Some $550 was found to be available. Of this $500 was found in the shape of checks for rent and $50 was found in an inside pocket of Sheedy's vest. Mrs. Sheedy had the coat and was washing the blood from it when he cautioned her that she had better not do that. She said that she had found no money in it. Witness knew that it had formerly been Sheedy's custom to carry about him in his pockets several hundred dollars. That was some time before.

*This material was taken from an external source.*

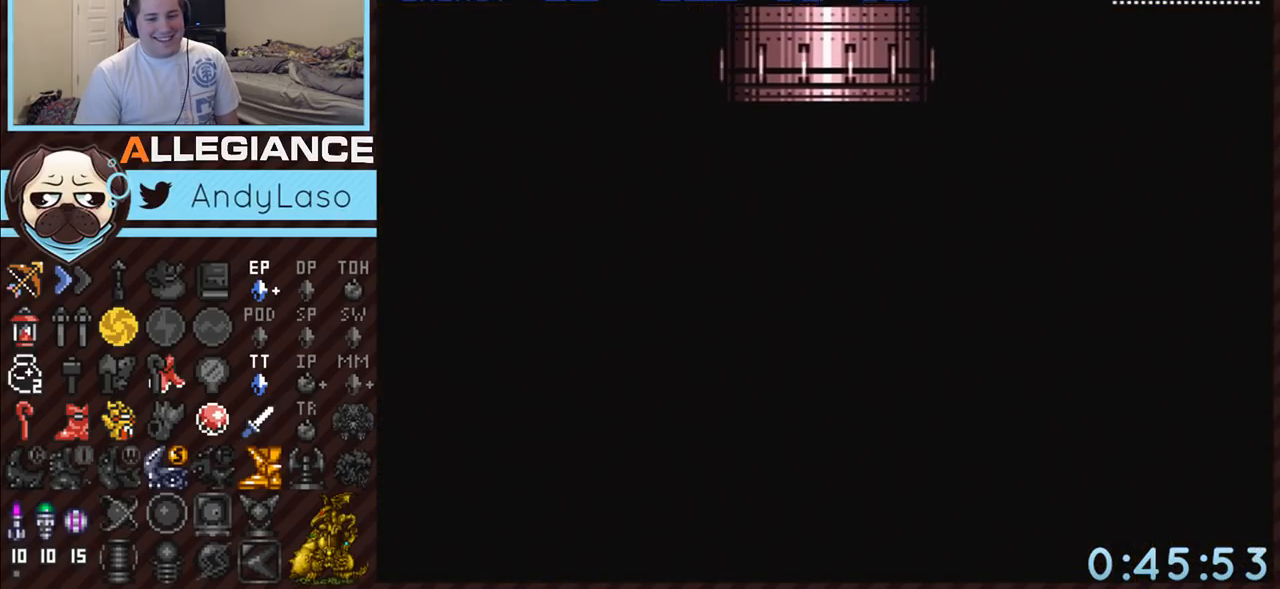
{"buttons": ["A", "DPAD_RIGHT"], "events": []}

Upon cross examination witness stated that Sheedy had told him during the night after the assault that he suspected George Bradeen, Mose Smith, Alex Jetes and Frank Williams.

He also testified that Sheedy had employed detectives to watch him and preserve him from a possible assault by his enemies.

Ghoulish Work on Sheedy's Body.

On cross examination Dr. Winnet said the opinion of the doctors at the Sheedy house on Monday after the assault, possibly with the exceptions of Dr. Woodward, was that death was due to pressure of the brain was present at the autopsy; the examination comprised the brain, the organs of the chest, the liver, the kidneys and other organs and the stomach was taken out; saw Mr. Strode there and remember that an effort was made to exclude him or any one representing Mrs. Sheedy.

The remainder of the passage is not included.